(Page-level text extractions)

--------

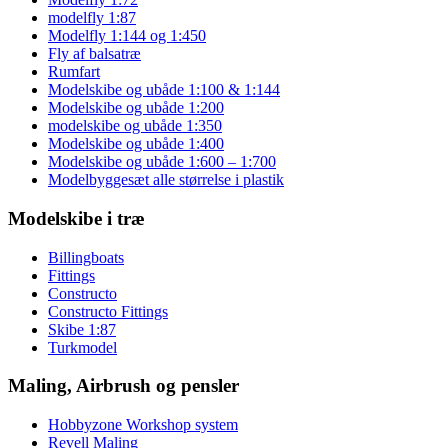
modelfly 1:87
Modelfly 1:144 og 1:450
Fly af balsatræ
Rumfart
Modelskibe og ubåde 1:100 & 1:144
Modelskibe og ubåde 1:200
modelskibe og ubåde 1:350
Modelskibe og ubåde 1:400
Modelskibe og ubåde 1:600 – 1:700
Modelbyggesæt alle størrelse i plastik
Modelskibe i træ
Billingboats
Fittings
Constructo
Constructo Fittings
Skibe 1:87
Turkmodel
Maling, Airbrush og pensler
Hobbyzone Workshop system
Revell Maling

--------

Problem description >> An exact copy of every entry above is needed, with the pictures left out.

Response to this task >>
modelfly 1:87
Modelfly 1:144 og 1:450
Fly af balsatræ
Rumfart
Modelskibe og ubåde 1:100 & 1:144
Modelskibe og ubåde 1:200
modelskibe og ubåde 1:350
Modelskibe og ubåde 1:400
Modelskibe og ubåde 1:600 – 1:700
Modelbyggesæt alle størrelse i plastik
Modelskibe i træ
Billingboats
Fittings
Constructo
Constructo Fittings
Skibe 1:87
Turkmodel
Maling, Airbrush og pensler
Hobbyzone Workshop system
Revell Maling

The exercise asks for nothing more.